WHAT YOU WILL DO — Pull out every line below that contains the string "label", and copy each of those lines in full.

SUPPLIED ENTRIES —
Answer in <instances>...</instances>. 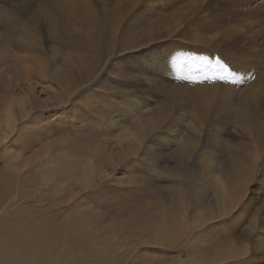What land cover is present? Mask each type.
Returning <instances> with one entry per match:
<instances>
[{
  "label": "bare ground",
  "instance_id": "obj_1",
  "mask_svg": "<svg viewBox=\"0 0 264 264\" xmlns=\"http://www.w3.org/2000/svg\"><path fill=\"white\" fill-rule=\"evenodd\" d=\"M12 1L20 2L21 0H1L2 3H11ZM23 1L27 13L22 15L26 16L27 21L25 24L22 23V27L26 35L17 40L20 43L17 48L19 55L13 61L12 68L19 72V77L22 78L21 83L32 94L36 84L32 83L33 78L39 79L51 75L52 80L62 84L76 73L80 61L83 62L79 65L81 76L90 77L91 81L95 80L103 72L104 66L100 67L97 60L90 61V55L102 47L109 52L102 59L103 65H106L113 57L117 58L112 54L113 50L121 55L127 50H134L133 60L130 59L132 64L128 66V71L136 76L131 83L135 82V87L140 90L139 92L144 94L150 92L152 97L154 95L161 96L163 100L170 103V132L172 133H170V139L167 131L164 136H167V139L170 140L169 143H174V146H185L182 149L180 146L181 161L189 158L192 148L187 145L188 142L182 144V137L187 135L184 125H186V129H197L198 132L205 127L210 129L209 133L212 132L213 137L222 139L225 135L224 126L218 127L220 124L218 118L224 114L225 117L231 116V119L245 133L251 134L254 140L257 141L264 135V119L261 118V122L255 119L253 107L248 102H243V98L251 95H255L257 100L260 95L263 97L264 83H259V92L253 93V84H250L248 79L239 78L241 73L236 70L240 63L248 57L247 62L252 59L261 60V70H264V0H234L220 10L216 8L218 10L212 15L219 23H212L213 26H208L207 31L218 30V37L210 38V42L208 41L209 43L203 46H172L170 48V64L164 61L165 59H161V62L153 60L155 57H151V55L158 48L157 46L150 48V52H142L144 45L146 46L157 39L154 33L157 28H153L154 24L150 23L156 15H160L155 12V0H118L108 12L105 11L103 3L98 0ZM96 1L99 3L97 4ZM20 4L23 5V3H13V8H19ZM135 6L139 8H137L139 14L134 10ZM208 7L213 10L216 5L209 4ZM94 10L101 15H98ZM2 11L4 15H8L5 9L1 10V13ZM39 11H43V15L36 16L35 14ZM132 14V19L124 23L123 20L130 18ZM22 15L18 17H22ZM101 18L105 21V28L102 27ZM77 19L80 20V23ZM202 32L205 31L202 30ZM37 37H40L41 40H37ZM41 41L59 44L65 50L75 51L76 58L72 61L76 66L74 63L68 64L61 61V65H55L51 73L48 68L44 69L42 64H38L35 60L43 53L39 48ZM102 44L104 46H101ZM197 48L205 50H200L202 52L198 54ZM232 51L239 52L237 59L227 58V54ZM248 52L252 56H248ZM59 53L60 51H57L56 55L58 56ZM3 54L0 49V63L7 58ZM213 55L220 59H229V64L233 68V76H235V79L229 77L227 80H216L219 86L215 90L206 87L208 79H205V76H210L208 73L211 70L209 72L207 66L199 60L192 59V57H211ZM216 60L210 61L208 58V61L213 64ZM53 63L55 64V62ZM84 63L87 64L86 67L82 66ZM88 84L81 86L79 81L67 91V97L61 100L59 99L61 95H58L53 89L41 88L46 93V100L41 102L39 98L43 105L42 107L38 106L39 113L40 111L43 113L55 112L56 109L61 111L68 103V98L72 93ZM20 85V83H16L15 89L19 90ZM12 89H5L6 95L4 96L7 98L11 96ZM139 97H132L131 109L135 107L137 112L139 109L147 110L149 108L147 99ZM240 98L242 103H240ZM76 100L79 101V99ZM127 104L125 105L128 106ZM8 107H3L5 110L0 117V264H123V261L125 264L124 256L127 251H134L137 246L141 245L158 246V248L160 246V249L163 250L167 247L172 253H178L182 248V252H189L188 256L196 252L197 259L193 257L190 261L183 263L176 261L175 264H259L258 259L255 258L256 254L252 255V252L249 254L247 248V244L250 242V236L247 233H251L255 228V218L250 217L251 220H249V225H246L245 234L239 232V222L228 225L219 223L220 221L225 222L226 218H229L231 211L239 205L246 194V189L243 190L242 187L252 179L254 166L260 157L259 151L247 156L246 159L252 160L251 167H248L245 160L235 156V150H232L228 156L236 160H231L233 163L229 168V171L233 172V176L228 181L230 185L228 186L224 182L226 179L223 180L215 175L220 188L215 192L213 183L206 184L214 192L213 197H210L208 201H204L196 194H190L188 200H185L182 193L178 192L176 196L178 200L175 204L177 214L172 212L168 214L165 211L159 213L137 211L136 215L131 217L127 215L129 218L124 223L121 222L120 225L113 224L112 220L115 218L112 217H109V221L105 225L106 221H103L100 216H94L92 219L93 209L80 213L78 208L84 205L79 202L81 197H75V192L77 193L76 190H78V193H83L84 190L89 189L105 190L109 172L110 174L116 172L115 161L109 160L110 158L106 160L103 153L95 149V153L90 150V155L84 156V161H80V157L75 156L72 162L69 157L70 153L68 154L67 151L64 152L65 156L62 158L59 153L61 148L60 151L53 154L51 152L41 155V158L40 156L37 158L40 151L32 152L33 154L26 162L34 163L28 164L24 168L25 171L14 172L12 169L27 164L23 162L24 153L32 149L35 144L29 139L21 140L19 134L22 132L18 133L15 129L16 121L21 120L20 118H23L24 114H21L22 111H20L18 115L16 114L18 116L16 119ZM262 110L263 113L264 103ZM147 112L150 111L147 110ZM53 116L49 117L52 118V121L55 120ZM105 122L103 121V124ZM33 123H38V119H34ZM109 123L111 122L109 121ZM134 125L137 126V124ZM103 129H107V127H103ZM124 129L122 136L116 135L117 137L110 141L111 146H116V149L121 152L128 148V151L130 150L127 158L126 156L123 158V163L125 162V165H122L123 169L128 168L126 162L130 160L128 158L131 156L138 160L143 158L151 168L158 167L155 160L156 149L152 145L145 144L147 140L149 142V138L146 135L140 136L132 132L128 127V130L124 131ZM47 130H49V125L45 131ZM148 131L150 132V130ZM196 139L195 135L187 141L197 143ZM124 144H129L130 147L125 149ZM17 147H21L20 150ZM85 153L80 155L83 156ZM97 154L99 155L98 159H103V164L95 161ZM246 154H249V151ZM61 164H63V177L65 178L58 176ZM178 169L177 164L170 167V175L174 180L179 177ZM30 172L31 175H29ZM6 173H11L12 178L4 179ZM11 182H13L14 188L10 187ZM255 204L250 201L243 204L241 210L236 214L237 217L244 218L253 210ZM263 207L264 200L258 209H254V215L258 214ZM126 208L123 210L124 213L128 210ZM214 223L217 224L216 226L222 225L223 228L221 227L220 231L212 236L208 230L212 229L211 226ZM102 225L105 227L102 228ZM111 239H132L135 246L130 245L128 249L117 253L118 246L111 245ZM173 244H179L178 250L170 248V245ZM154 252L158 251L154 250ZM94 254L98 259L93 261L91 258ZM161 261L165 260L161 259Z\"/></svg>",
  "mask_w": 264,
  "mask_h": 264
},
{
  "label": "rangeland",
  "instance_id": "obj_2",
  "mask_svg": "<svg viewBox=\"0 0 264 264\" xmlns=\"http://www.w3.org/2000/svg\"><path fill=\"white\" fill-rule=\"evenodd\" d=\"M98 1L103 3L106 12L110 11L115 6V3L118 2V0ZM233 1L234 0H155V12L156 14L159 13L160 15H156V17H154L153 21L150 23L154 24L153 28H157L154 30L157 39L148 43L146 46L144 45L143 51H141L150 52V48L157 46L158 48L155 49L154 53L151 55V57H155L153 60L161 62V59H165L164 61L169 62L170 64V48L172 46L196 45L197 47L209 43L210 38L215 39L218 37V30L211 32L207 31L208 26H213L212 23H219L216 22L212 14H215L214 12L218 10H216V8H219L220 10V8ZM13 3H23V5L20 4L19 8H13ZM98 3L99 2H97V4ZM140 4L141 2L139 5ZM209 4L216 5V7L211 10L208 7ZM137 8V6L134 7L136 13H138L139 9ZM4 9L6 13L8 12V15H4L3 11L1 13V10ZM95 12L98 13V15H101L99 12ZM26 13V5L23 0L20 2L12 1L11 3H2L0 0V49L3 51V55L7 57L5 61L3 59V62L0 63V117L3 114V110H5V108L8 106V108H10L9 110L11 111L10 113L16 119L18 117V113L22 111L20 113H23L24 117L20 118L21 120L18 119L16 121L17 126L15 131L17 130L18 133L22 132V134H19L21 140L29 139L35 144L32 149L24 153L23 162L27 164L21 165L20 167L12 170L14 172L18 170L25 171L24 168L27 167L28 164L34 163L26 162V160H29L33 153L39 151L40 152L37 155V158H39V156L41 158V155L51 152L53 154L57 151H60L62 148V150L59 152L62 155V158L65 156L64 152L67 151L68 154L70 153L69 157L73 162V157L75 156H79L80 161H84L85 157L90 155V150L94 153L96 152L95 149L100 150L103 153V156H105L106 160L110 158L109 160L115 161L116 172L112 174L109 172V180L105 182L106 185L104 189H106L103 191L99 189H89L84 190L83 193H78V190H76L77 193L75 192V197H81L79 202L81 205H84L81 208H78V210H80V213L82 214L90 211V209H93L94 215L92 219H94V216H100L103 218V221H106V225V223L109 221V217H112L115 218V220H112L113 224L120 225L121 222L124 223L127 218L136 215L137 211H149L150 213H159L165 211L168 214H170V212L177 214L175 204L178 200V197H176L178 192L182 193V196L185 200H188L190 194H196L201 199H204V201H208L210 197H213L214 192L213 190L209 189L206 184L208 182L213 183L215 186V192H217L220 188V184L216 181L215 175H218L223 180L226 179L224 182H226L228 186L230 185L228 181L229 178L233 176V172H230L229 168L233 163L231 160L234 161L235 158L231 159V157L228 155L232 150H235V156L245 160V162L248 164V167H251L252 160L249 161V158L246 159L247 156L259 151L260 157L254 166L255 169L252 179L242 187L243 190L246 189V194L241 199L239 205H237L234 210L231 211L230 215L228 216L229 218H226L227 220L225 222L220 221L219 223H226V225H228L230 223L239 222V232L245 234V229L249 225V220H251L250 217L255 218V228H253L251 233H247L250 236V242H248L247 248L249 249V254H251V252L252 255L256 254L255 258L258 259L259 264H264V207L260 209L258 214L256 213L254 215V209H258L264 200V135H262V137L256 141L253 139L251 134L249 135L245 133L241 127H239L238 124H236L231 119V116L225 117L223 114L219 117L221 114L220 113L218 115V121L220 123L218 127L224 126L225 134L222 139L213 137L212 132H210L211 134L209 133L210 129L208 130L205 127H203L202 130L198 132L197 129H186V125L183 126L187 135L182 137V144L188 142L187 145H190L192 148L189 158L181 161V156L179 155L181 145L177 147L174 146V143H169L170 133H172L170 132V103L166 100H163L161 96L154 95V97H152V93L150 92H148V94L139 92L140 90L135 87V82L133 84L131 83V81L135 80L136 76L128 71V66L132 64L130 59H132L134 55V50H127L122 53V55L113 50L112 54L117 56V58L113 57L106 65H103L102 59L109 52L106 51L104 47H102L99 51L90 55V61L97 60L100 67L104 66L102 68L103 72L100 73V76L95 80L91 81L92 78L89 79L90 77L81 76L82 72L79 69V65H81L83 62L80 61L76 73H74L69 80L64 81L62 84L52 80V76L49 74L48 77H41L42 79H31L32 83H36L34 85V92L32 94L31 91H28L25 85L21 83L22 78L19 77V72L12 68V64H14L13 61L19 55L17 48L20 43L17 40L19 37L26 35V33H24L25 30L22 27V23L25 24L27 21L26 16L22 14ZM43 13V11H39L35 15L40 16L43 15ZM19 15H22V17H18ZM132 17L133 14L130 16V18L124 19L123 22L125 23L129 21L132 19ZM155 19L156 21H154ZM77 21L80 23L79 19H77ZM102 27L105 28V21L103 20ZM202 30L205 32H202ZM37 40L40 41L41 38L37 37ZM200 41H202L204 44ZM60 46L61 45L59 44L46 42L43 43V41L40 42L39 48L43 53L38 57V59L35 60L38 62V64H42L44 69L48 68L50 73L55 65H61V61L64 63L67 62L68 64H73V59L76 58L75 51L68 49L65 50ZM101 46H104V44ZM108 46L110 45L108 44ZM191 48L193 49V47ZM197 49L199 51L198 54H201L202 51L200 50H205L201 48ZM57 51H60L58 56L56 55ZM247 54L248 56H252L250 52ZM238 56L239 52L234 51L227 54V58L230 60L237 59ZM206 57L210 58V61L220 59L214 55L211 57ZM248 58H245L243 62L240 63L239 67L236 68V70L241 73L239 78H243L245 80L248 79V82L250 80L249 83L253 84V93H258L260 89L259 83H264V70H261V60L252 59L251 61L247 62ZM229 59L225 60L224 58H221L220 60L221 62H224L228 65L229 70L232 73L230 78L235 79V76H233L234 73L232 72L233 68L229 64ZM210 61L208 65H205L208 67L209 72L214 66V64ZM53 62H55V64ZM74 66H76L75 63ZM82 66L86 67L87 64L84 63ZM211 72L208 73L210 76L213 74ZM237 78L238 77L236 76V80ZM79 81L81 86L88 83L90 84L75 90L70 96L71 98H68V103L64 106L65 108L63 107L61 111L56 109L55 112L50 111L43 113L40 111L39 113L37 109L38 106H43L40 103L39 98L41 102L42 100H46V93L41 88L46 87L53 89V91H56L58 95H61V97H59L61 100L62 98L67 97V91ZM98 81H100V83H98ZM16 83L21 84L19 90H16L14 87ZM217 84L218 82L215 79H208L206 87L215 90V88H218L217 86H219ZM7 88L12 89L11 93H13L11 96H9L10 98L8 97L9 99L4 96L6 95L5 89ZM62 95L64 96L62 97ZM132 97L146 98L149 104V108L147 110L150 112H147L146 109H139L137 112V109H134V106V108L131 109V105H133L131 101L133 99ZM76 99H79V101ZM60 100L57 99V101ZM86 100L87 103H85ZM256 100L257 97H255V95L243 98V102H248L251 107H253L252 111L254 118L261 122V118L264 119V112L262 113L264 96L262 97V95H260L258 100ZM240 103H242L241 98ZM74 105L75 107H73ZM129 106L130 108H128ZM36 109L37 111H35ZM130 111L131 114H129ZM35 115L39 118H36ZM51 115H54L53 117L55 118L53 119L55 120L52 121V118H49ZM34 119H38V123H33ZM140 120L142 123H140ZM103 121H106V125L103 124ZM109 121L111 123H109ZM134 124H137V126ZM48 125L49 130L45 131ZM103 127H107V129H103ZM123 127H126V130H128V127L132 132H135L140 136L146 135L147 138H149V142L147 140L145 144L152 145L156 149L155 160L156 164L158 163V167L156 166V168H151L148 166V162L143 158L138 160L134 156H131L128 158L130 160L126 162L128 168L123 169L122 165L125 163H123V158L125 156L127 158V156L130 154V150L128 151V147H130V145L124 144V148L126 149L127 147L128 149L121 152L120 150L116 149V146H111L112 144L110 142L113 138L117 137L116 135H123ZM143 127L145 130L142 129ZM148 130H150V132ZM166 131L168 133L169 139H167V136H164ZM195 135L197 136V143L187 141ZM176 137L179 138L177 135ZM22 146H24V144H22ZM20 148L21 147H17L19 150ZM182 148H185V146H181V149ZM82 151L86 152L83 156L80 155L83 153ZM248 151L249 154H246ZM204 153L205 155L203 156ZM98 157L99 155L97 154L95 161L99 164H103V159H98ZM63 164H61V167H59L58 170V176H60L59 178H65L63 177ZM173 164H177L179 166V177L175 180L170 175V167H172ZM10 174L11 173H6L4 179L9 180L12 178ZM31 174L32 173L30 172L29 175ZM11 183L12 184L10 187L14 188L13 182ZM249 201L252 204L256 203L253 210H251L249 214L245 215L244 218L239 219L236 214H238V212L241 210L243 204H246ZM125 208L128 209L126 213L123 212ZM120 214L121 216H119ZM215 223L211 226L212 229L210 228L208 230V233L212 236L216 235L222 227V225L220 226L219 224L216 226L217 224L215 225ZM105 225H102V228H104ZM16 227H19V225H16ZM35 238L38 237L35 236ZM50 241H52V239H50ZM110 244H116L118 246L117 253L123 249H128L130 245L135 246L132 239H111ZM178 247L179 244L170 245V248L176 250H178ZM154 250L158 252H154ZM182 251L183 249L181 248L178 253H172V251H170L167 247L165 250H163L160 249V246L158 248V246L150 247L141 245L137 246V249H134V251H127L126 255L124 256V260L125 264H150V262H152V264H175L176 261H179V263L190 261V259L193 257L197 259L195 255L196 252L188 256L189 252L184 253ZM97 259L98 258L95 254L91 258L93 261ZM161 259L165 261H161Z\"/></svg>",
  "mask_w": 264,
  "mask_h": 264
},
{
  "label": "snow or ice",
  "instance_id": "obj_3",
  "mask_svg": "<svg viewBox=\"0 0 264 264\" xmlns=\"http://www.w3.org/2000/svg\"><path fill=\"white\" fill-rule=\"evenodd\" d=\"M192 59L199 60L204 65L209 64L208 58L206 56L192 57ZM211 70L213 74L211 76H205V79L227 80L232 75L228 65L224 62H221L220 59L215 61V64Z\"/></svg>",
  "mask_w": 264,
  "mask_h": 264
}]
</instances>
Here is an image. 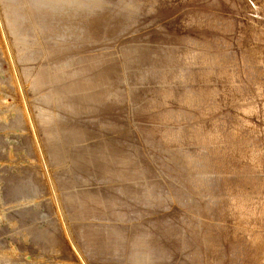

FULL OUTPUT —
  "label": "bare ground",
  "label": "rangeland",
  "label": "snow or ice",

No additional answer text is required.